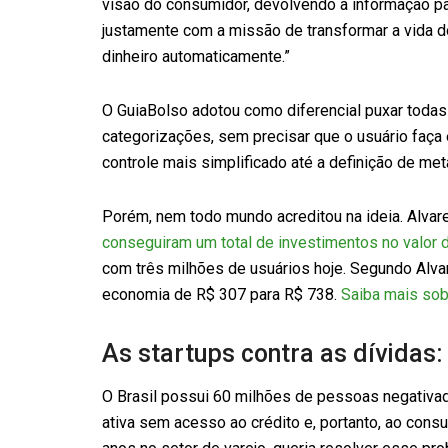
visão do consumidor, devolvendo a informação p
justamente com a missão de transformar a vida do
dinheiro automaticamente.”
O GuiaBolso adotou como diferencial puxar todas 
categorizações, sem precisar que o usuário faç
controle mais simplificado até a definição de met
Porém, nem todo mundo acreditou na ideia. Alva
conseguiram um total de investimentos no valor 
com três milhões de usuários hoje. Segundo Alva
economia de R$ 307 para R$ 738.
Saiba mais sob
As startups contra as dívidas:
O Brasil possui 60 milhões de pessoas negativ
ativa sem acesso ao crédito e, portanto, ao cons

==

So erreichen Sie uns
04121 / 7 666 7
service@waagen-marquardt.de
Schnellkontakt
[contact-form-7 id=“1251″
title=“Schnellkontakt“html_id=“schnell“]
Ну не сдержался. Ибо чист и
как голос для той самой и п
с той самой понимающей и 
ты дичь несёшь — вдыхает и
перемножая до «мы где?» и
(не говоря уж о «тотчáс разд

** AIM OF THE EXERCISE **
Render everything from the line containing "visão do consumidor, devolvendo" down to the line containing "ativa sem acesso" as a JSON list of strings, one string per line, with blank lines left out.

** PROBLEM SOLUTION **
[
  "visão do consumidor, devolvendo a informação p",
  "justamente com a missão de transformar a vida do",
  "dinheiro automaticamente.”",
  "O GuiaBolso adotou como diferencial puxar todas ",
  "categorizações, sem precisar que o usuário faç",
  "controle mais simplificado até a definição de met",
  "Porém, nem todo mundo acreditou na ideia. Alva",
  "conseguiram um total de investimentos no valor ",
  "com três milhões de usuários hoje. Segundo Alva",
  "economia de R$ 307 para R$ 738.",
  "Saiba mais sob",
  "As startups contra as dívidas:",
  "O Brasil possui 60 milhões de pessoas negativ",
  "ativa sem acesso ao crédito e, portanto, ao cons"
]